DATA RECORDS

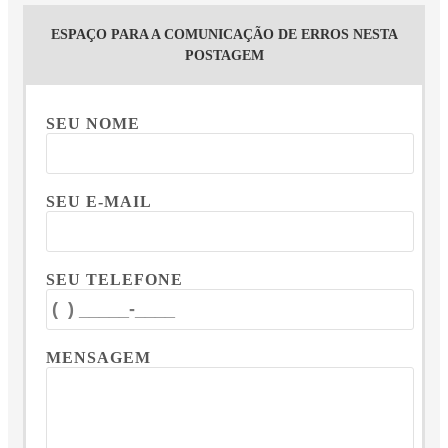
ESPAÇO PARA A COMUNICAÇÃO DE ERROS NESTA
POSTAGEM
SEU NOME
SEU E-MAIL
SEU TELEFONE
MENSAGEM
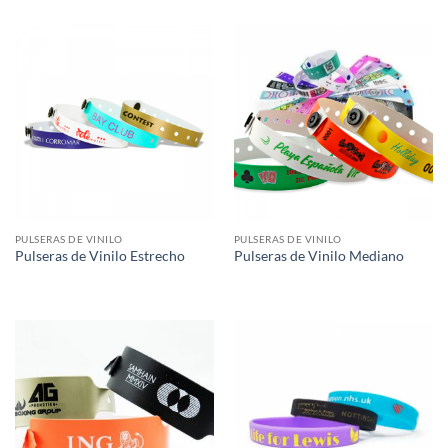
PULSERAS DE VINILO
PULSERAS DE VINILO
Pulseras de Vinilo Estrecho
Pulseras de Vinilo Mediano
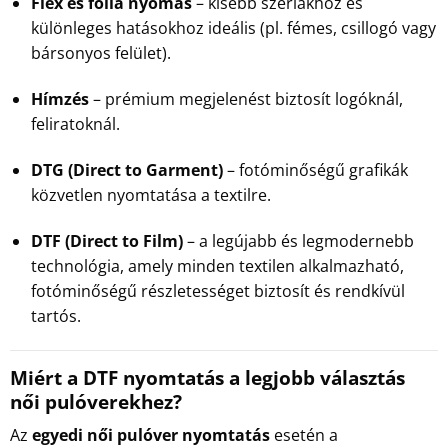
Flex és fólia nyomás
– kisebb szériákhoz és
különleges hatásokhoz ideális (pl. fémes, csillogó vagy
bársonyos felület).
Hímzés
– prémium megjelenést biztosít logóknál,
feliratoknál.
DTG (Direct to Garment)
– fotóminőségű grafikák
közvetlen nyomtatása a textilre.
DTF (Direct to Film)
– a legújabb és legmodernebb
technológia, amely minden textilen alkalmazható,
fotóminőségű részletességet biztosít és rendkívül
tartós.
Miért a DTF nyomtatás a legjobb választás
női pulóverekhez?
Az
egyedi női pulóver nyomtatás
esetén a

WHAT THE TASK REQUIRES
Could you print the whole listing again, exactly, leaving the pictures out?

SOLUTION TO THIS TASK
ESPAÇO PARA A COMUNICAÇÃO DE ERROS NESTA
POSTAGEM
SEU NOME
SEU E-MAIL
SEU TELEFONE
MENSAGEM
PULSERAS DE VINILO
PULSERAS DE VINILO
Pulseras de Vinilo Estrecho
Pulseras de Vinilo Mediano
Flex és fólia nyomás
– kisebb szériákhoz és
különleges hatásokhoz ideális (pl. fémes, csillogó vagy
bársonyos felület).
Hímzés
– prémium megjelenést biztosít logóknál,
feliratoknál.
DTG (Direct to Garment)
– fotóminőségű grafikák
közvetlen nyomtatása a textilre.
DTF (Direct to Film)
– a legújabb és legmodernebb
technológia, amely minden textilen alkalmazható,
fotóminőségű részletességet biztosít és rendkívül
tartós.
Miért a DTF nyomtatás a legjobb választás
női pulóverekhez?
Az
egyedi női pulóver nyomtatás
esetén a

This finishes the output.